### [Exercise 1]
Please rewrite the Berlin indie scene essay starting at "Well, if everyone" and ending at "have me believe.", swapping "DJ" for "techno producer".
### [Exercise 2]
Answer these short questions about the Berlin indie scene essay, one answer per line:
(a) Which city was the writer living in before Berlin?
(b) How many local indie shows has the writer been to?
(c) What kind of music brought the writer to Berlin?
### [Exercise 3]
Continue the essay on Berlin's indie scene, picking up right after its final sentence.

### [Document section]
Moment in a Song: Berlin’s Unsung Indie Scene

I came to Berlin for electronic music, and I haven’t been disappointed. Let me say that first. However, I also appreciate not everybody is into techno, and it can be a bit of a culture shock if you’re used to a more in-your-face local indie scene. Berlin doesn’t have much of a hey-it’s-Friday-night-let’s-go-see-a-band culture, not like there is, say, in the States—when I was living in Seattle it seemed like if you yourself weren’t in a band (whether presently, formerly, or longingly), you were one or two degrees removed from someone who was.

Well, if everyone in Seattle is in a band, then everyone in Berlin is a DJ. I’m only half-joking. Come the weekend, when a profusion of club nights, open-airs, festivals, raves, and parties routinely replaces the circadian rhythms of party-goers with four-on-the-floor bass drum hits … it can make the live band circuit feel a bit like a foreign import, like something brought in by sensitive guitar-toting expats to console themselves during those long, bleak techno winters—or so my non-techno-loving friends would have me believe.

When it comes to live shows, a lot of people think about the more prominent concert venues. This means touring bands: bigger names and higher prices. It’s a pre-planned affair. I’ll admit it, I belong to this demographic, whereas number of local indie shows I’ve been to: zero. Chalk it up to too many other options.

### [Data records]

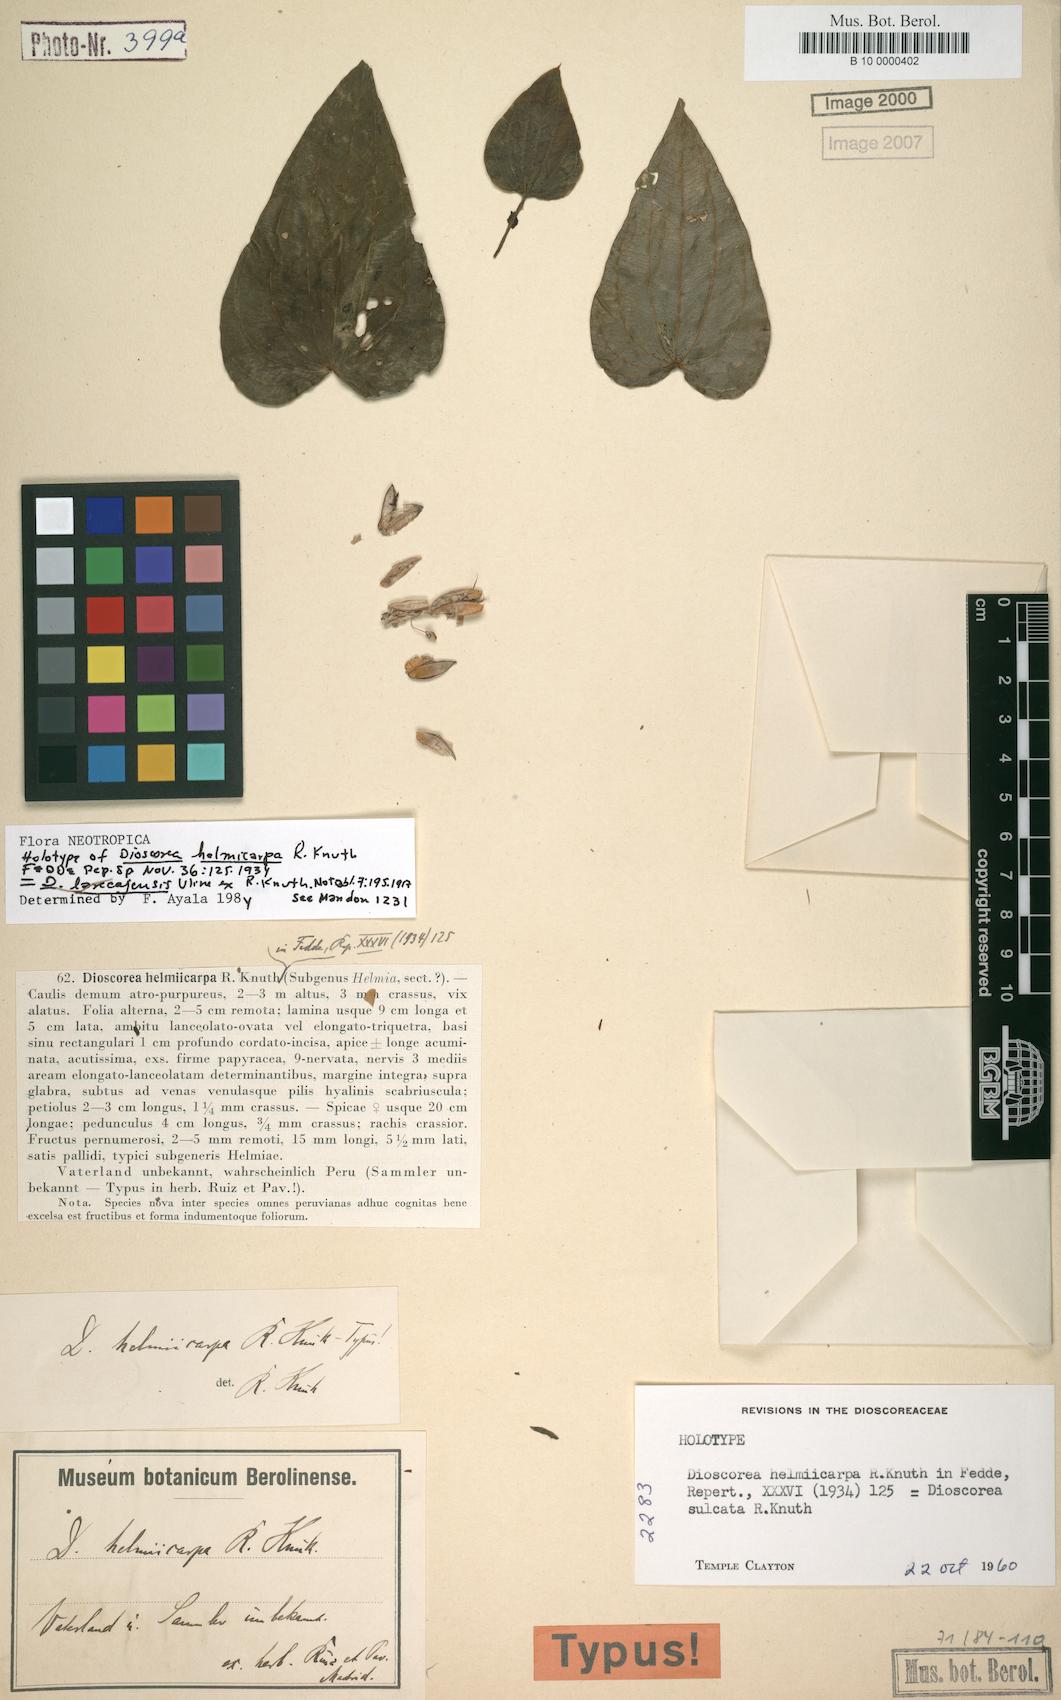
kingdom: Plantae
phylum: Tracheophyta
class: Liliopsida
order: Dioscoreales
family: Dioscoreaceae
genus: Dioscorea
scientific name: Dioscorea piperifolia
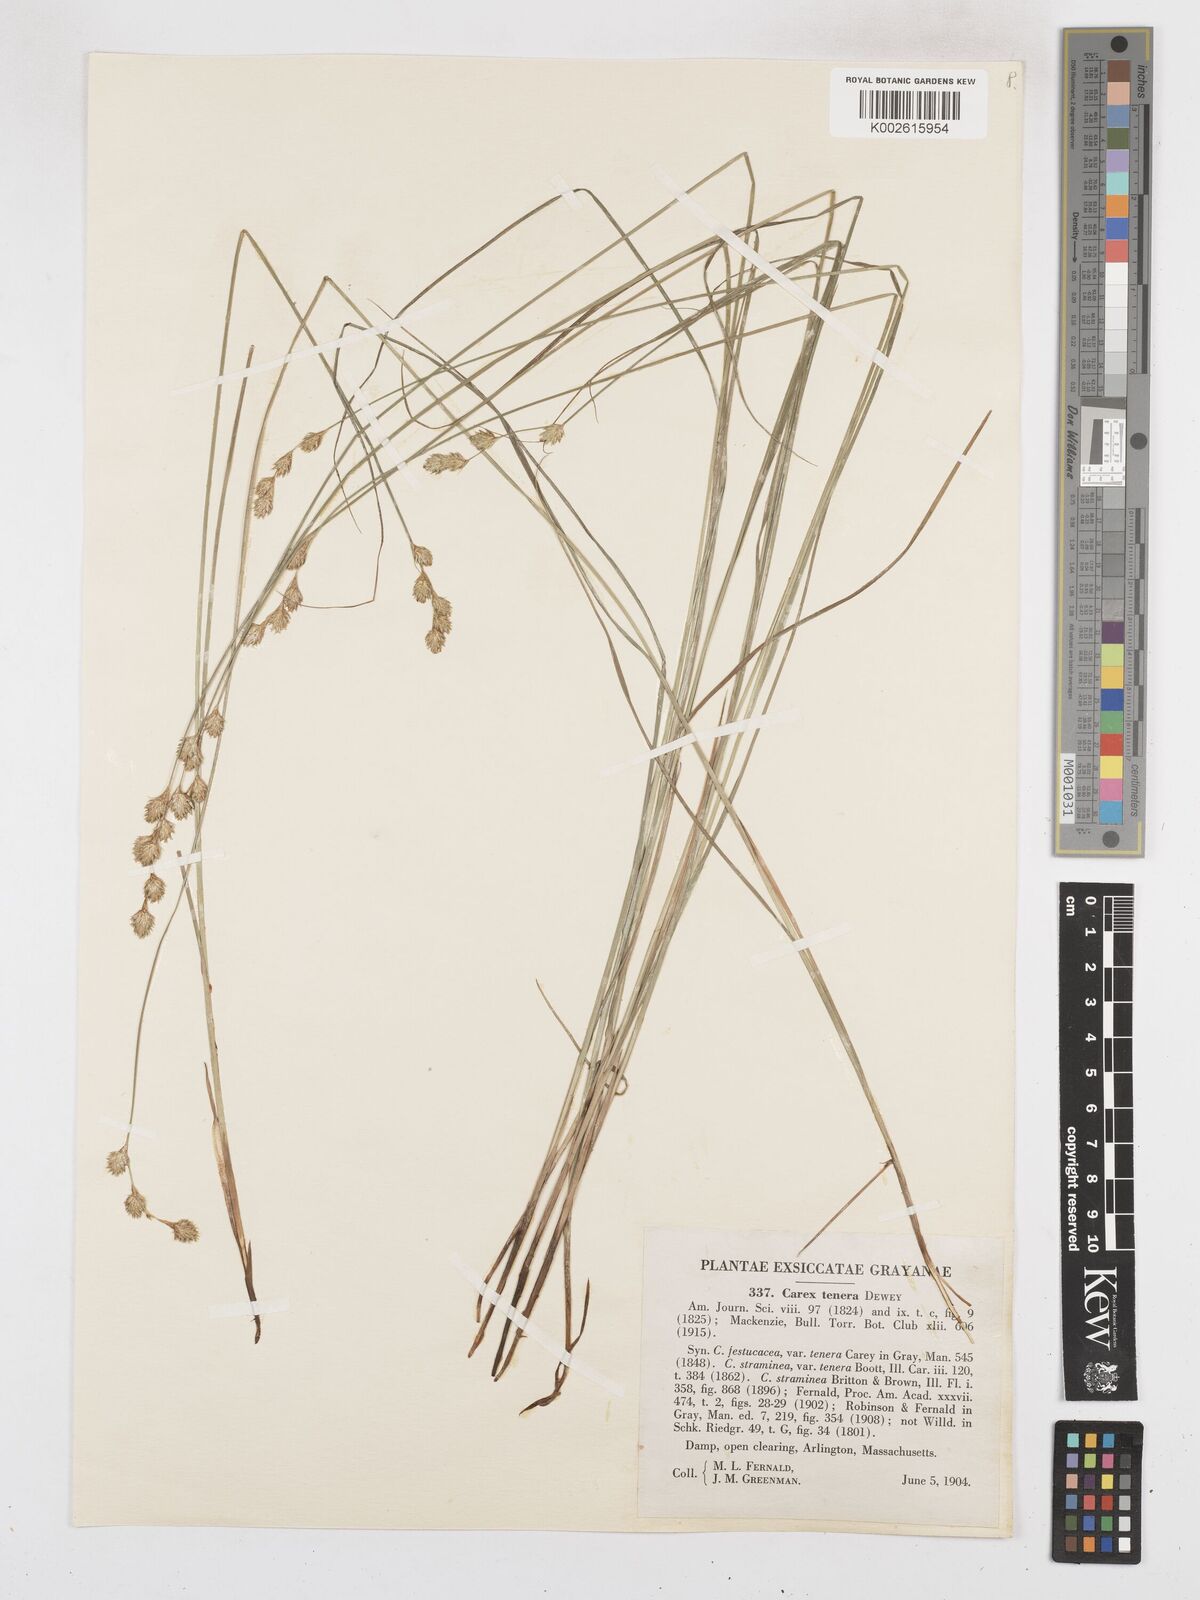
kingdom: Plantae
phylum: Tracheophyta
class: Liliopsida
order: Poales
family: Cyperaceae
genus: Carex
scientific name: Carex tenera
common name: Broad-fruited sedge
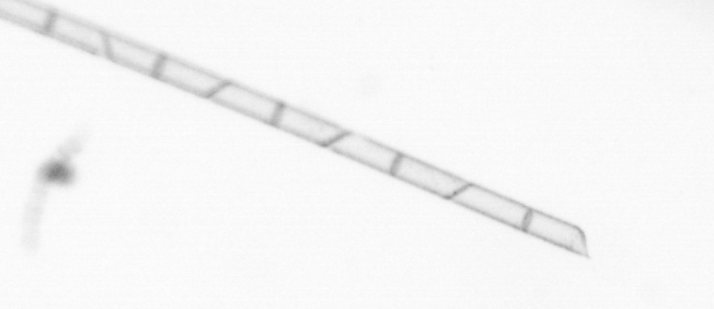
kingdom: Chromista
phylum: Ochrophyta
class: Bacillariophyceae
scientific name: Bacillariophyceae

### [Written reply 1]
Well, if everyone in Seattle is in a band, then everyone in Berlin is a techno producer. I’m only half-joking. Come the weekend, when a profusion of club nights, open-airs, festivals, raves, and parties routinely replaces the circadian rhythms of party-goers with four-on-the-floor bass drum hits … it can make the live band circuit feel a bit like a foreign import, like something brought in by sensitive guitar-toting expats to console themselves during those long, bleak techno winters—or so my non-techno-loving friends would have me believe.

### [Written reply 2]
(a) Seattle
(b) Zero
(c) Electronic music

### [Written reply 3]
Meanwhile little local stuff is surely unfolding all over the city on the regular. It’s just a matter of paying attention, not always my strong suit. More than once I’ve noted a band somewhere in passing, paused outside to appreciate—that’s not half bad—and kept on walking because I had Klubnacht on the brain.

There’s actually a group that rehearses in my building sometimes. Quiet guitar strumming and a forlorn-but-folky vocal harmony fills the shared courtyard. Wistful German syllables float in through opened windows to pluck a tender heartstring before dissolving abruptly in a cutoff to discuss phrasing. Meanwhile I’m standing in my kitchen with a jar of Nutella in one hand and a spoon in the other, inexplicably compelled to wonder, what am I really doing with my life—well played, Neighbor Band, inspiring me to existential quandary …

It gets me to thinking about the indie scene here in Berlin, about that unexpected and magical connection that can suddenly crystallize between you and a moment in a song you’ve never heard before. It gets me to thinking about paying a little more attention.

By Eileen Carelock 
Eileen is a Berlin-based freelancer and tentative explorer of a tiny segment of the human experience. She ends up hanging out with her dog a lot; she also writes things.